-- PROVIDED DATA follows --
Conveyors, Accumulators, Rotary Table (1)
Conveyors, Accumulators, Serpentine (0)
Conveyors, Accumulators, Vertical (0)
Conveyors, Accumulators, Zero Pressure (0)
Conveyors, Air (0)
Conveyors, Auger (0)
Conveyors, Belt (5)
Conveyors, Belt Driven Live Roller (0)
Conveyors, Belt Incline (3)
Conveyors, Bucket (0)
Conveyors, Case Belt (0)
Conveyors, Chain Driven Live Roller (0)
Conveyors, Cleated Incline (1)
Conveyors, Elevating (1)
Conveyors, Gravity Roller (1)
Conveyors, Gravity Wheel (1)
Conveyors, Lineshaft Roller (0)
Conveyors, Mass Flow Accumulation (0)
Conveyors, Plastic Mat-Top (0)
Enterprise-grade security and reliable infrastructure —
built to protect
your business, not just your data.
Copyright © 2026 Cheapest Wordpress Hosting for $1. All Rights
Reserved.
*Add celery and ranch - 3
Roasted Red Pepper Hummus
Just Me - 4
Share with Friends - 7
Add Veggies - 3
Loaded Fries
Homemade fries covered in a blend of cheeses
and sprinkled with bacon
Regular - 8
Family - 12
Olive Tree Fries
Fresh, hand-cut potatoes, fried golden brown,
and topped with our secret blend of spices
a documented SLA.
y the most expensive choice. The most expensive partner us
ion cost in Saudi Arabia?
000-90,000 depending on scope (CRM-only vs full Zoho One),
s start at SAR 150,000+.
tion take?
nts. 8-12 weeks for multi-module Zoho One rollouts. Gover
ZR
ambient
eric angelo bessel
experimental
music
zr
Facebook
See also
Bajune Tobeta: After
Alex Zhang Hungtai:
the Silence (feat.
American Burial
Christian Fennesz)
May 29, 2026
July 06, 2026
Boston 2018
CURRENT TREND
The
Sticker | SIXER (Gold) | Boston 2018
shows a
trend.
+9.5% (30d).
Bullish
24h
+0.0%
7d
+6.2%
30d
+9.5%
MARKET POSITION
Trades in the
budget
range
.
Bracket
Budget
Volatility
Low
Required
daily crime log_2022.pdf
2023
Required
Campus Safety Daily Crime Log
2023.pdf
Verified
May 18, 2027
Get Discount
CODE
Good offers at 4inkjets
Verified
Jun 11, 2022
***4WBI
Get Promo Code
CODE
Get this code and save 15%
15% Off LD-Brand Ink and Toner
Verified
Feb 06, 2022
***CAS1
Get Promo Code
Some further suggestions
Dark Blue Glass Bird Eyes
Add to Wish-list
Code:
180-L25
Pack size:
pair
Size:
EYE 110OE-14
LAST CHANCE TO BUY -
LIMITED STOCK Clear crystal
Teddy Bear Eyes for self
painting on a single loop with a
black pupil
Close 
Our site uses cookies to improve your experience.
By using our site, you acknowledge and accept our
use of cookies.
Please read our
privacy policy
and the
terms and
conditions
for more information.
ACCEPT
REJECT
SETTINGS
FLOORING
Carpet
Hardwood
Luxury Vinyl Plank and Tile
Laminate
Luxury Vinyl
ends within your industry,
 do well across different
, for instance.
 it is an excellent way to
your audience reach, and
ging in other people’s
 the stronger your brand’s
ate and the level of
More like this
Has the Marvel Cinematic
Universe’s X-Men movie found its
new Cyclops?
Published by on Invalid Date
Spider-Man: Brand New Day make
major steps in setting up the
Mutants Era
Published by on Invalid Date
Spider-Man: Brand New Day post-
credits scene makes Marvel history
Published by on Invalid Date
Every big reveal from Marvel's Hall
-- PROVIDED DATA concluded --
Quote every line of the rows above word for word, keeping each line as it appears.

Conveyors, Accumulators, Rotary Table (1)
Conveyors, Accumulators, Serpentine (0)
Conveyors, Accumulators, Vertical (0)
Conveyors, Accumulators, Zero Pressure (0)
Conveyors, Air (0)
Conveyors, Auger (0)
Conveyors, Belt (5)
Conveyors, Belt Driven Live Roller (0)
Conveyors, Belt Incline (3)
Conveyors, Bucket (0)
Conveyors, Case Belt (0)
Conveyors, Chain Driven Live Roller (0)
Conveyors, Cleated Incline (1)
Conveyors, Elevating (1)
Conveyors, Gravity Roller (1)
Conveyors, Gravity Wheel (1)
Conveyors, Lineshaft Roller (0)
Conveyors, Mass Flow Accumulation (0)
Conveyors, Plastic Mat-Top (0)
Enterprise-grade security and reliable infrastructure —
built to protect
your business, not just your data.
Copyright © 2026 Cheapest Wordpress Hosting for $1. All Rights
Reserved.
*Add celery and ranch - 3
Roasted Red Pepper Hummus
Just Me - 4
Share with Friends - 7
Add Veggies - 3
Loaded Fries
Homemade fries covered in a blend of cheeses
and sprinkled with bacon
Regular - 8
Family - 12
Olive Tree Fries
Fresh, hand-cut potatoes, fried golden brown,
and topped with our secret blend of spices
a documented SLA.
y the most expensive choice. The most expensive partner us
ion cost in Saudi Arabia?
000-90,000 depending on scope (CRM-only vs full Zoho One),
s start at SAR 150,000+.
tion take?
nts. 8-12 weeks for multi-module Zoho One rollouts. Gover
ZR
ambient
eric angelo bessel
experimental
music
zr
Facebook
See also
Bajune Tobeta: After
Alex Zhang Hungtai:
the Silence (feat.
American Burial
Christian Fennesz)
May 29, 2026
July 06, 2026
Boston 2018
CURRENT TREND
The
Sticker | SIXER (Gold) | Boston 2018
shows a
trend.
+9.5% (30d).
Bullish
24h
+0.0%
7d
+6.2%
30d
+9.5%
MARKET POSITION
Trades in the
budget
range
.
Bracket
Budget
Volatility
Low
Required
daily crime log_2022.pdf
2023
Required
Campus Safety Daily Crime Log
2023.pdf
Verified
May 18, 2027
Get Discount
CODE
Good offers at 4inkjets
Verified
Jun 11, 2022
***4WBI
Get Promo Code
CODE
Get this code and save 15%
15% Off LD-Brand Ink and Toner
Verified
Feb 06, 2022
***CAS1
Get Promo Code
Some further suggestions
Dark Blue Glass Bird Eyes
Add to Wish-list
Code:
180-L25
Pack size:
pair
Size:
EYE 110OE-14
LAST CHANCE TO BUY -
LIMITED STOCK Clear crystal
Teddy Bear Eyes for self
painting on a single loop with a
black pupil
Close 
Our site uses cookies to improve your experience.
By using our site, you acknowledge and accept our
use of cookies.
Please read our
privacy policy
and the
terms and
conditions
for more information.
ACCEPT
REJECT
SETTINGS
FLOORING
Carpet
Hardwood
Luxury Vinyl Plank and Tile
Laminate
Luxury Vinyl
ends within your industry,
 do well across different
, for instance.
 it is an excellent way to
your audience reach, and
ging in other people’s
 the stronger your brand’s
ate and the level of
More like this
Has the Marvel Cinematic
Universe’s X-Men movie found its
new Cyclops?
Published by on Invalid Date
Spider-Man: Brand New Day make
major steps in setting up the
Mutants Era
Published by on Invalid Date
Spider-Man: Brand New Day post-
credits scene makes Marvel history
Published by on Invalid Date
Every big reveal from Marvel's Hall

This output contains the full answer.